The most expensive sentence in cannabis insurance is “I thought I was covered.”

Most operators carry policies that look comprehensive on paper but quietly exclude or underwrite around the seven gaps below. Here's what to check in your existing coverage before a claim surfaces what isn't there.

Gap 1: Cargo and transit excluding marijuana

Standard motor truck cargo and inland marine policies almost universally exclude Schedule I substances. If you ship product — even between your own facilities — and your cargo policy doesn't explicitly schedule cannabis, you're transporting uncovered.

Gap 2: Products liability without ingestibles endorsement

If you make or sell ingestible products (edibles, beverages, tinctures), products liability is your single biggest exposure. Many cannabis GL policies include products liability for inventory but exclude ingestibles by default — or cap them at limits below your real exposure. Check the products section explicitly.
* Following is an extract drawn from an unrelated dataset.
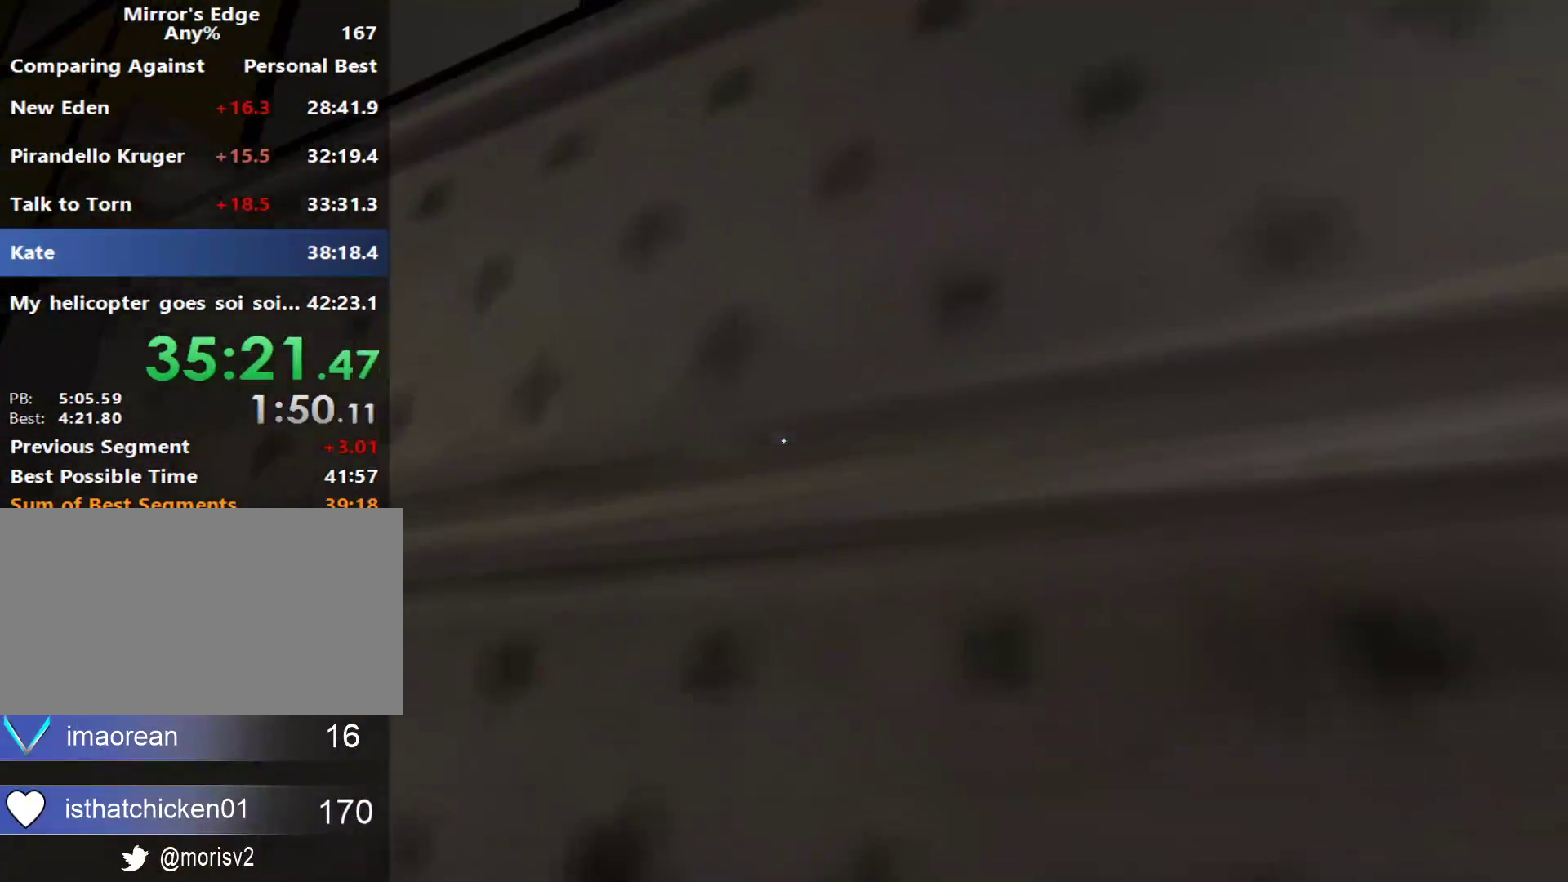
{"keys": ["w"], "mouse": [], "events": [[183, "space", "up"], [283, "space", "down"], [433, "space", "up"]]}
Gap 3: Crop coverage that doesn't match your grow

Outdoor crop, indoor cultivation, and greenhouse operations have different available coverage and different exclusions. A policy written for outdoor crop won't cover an indoor flower run, and standard property won't cover plants. The result: harvest losses that fall outside both policies.

Gap 4: Employee theft / fidelity caps far below cash holdings

Cannabis is cash-heavy, and the most expensive losses are usually internal. Default fidelity / employee dishonesty limits are often $5,000–$25,000 — orders of magnitude below what an internal skimming scheme can generate over months. Per-employee limits are stronger than aggregate limits in this category.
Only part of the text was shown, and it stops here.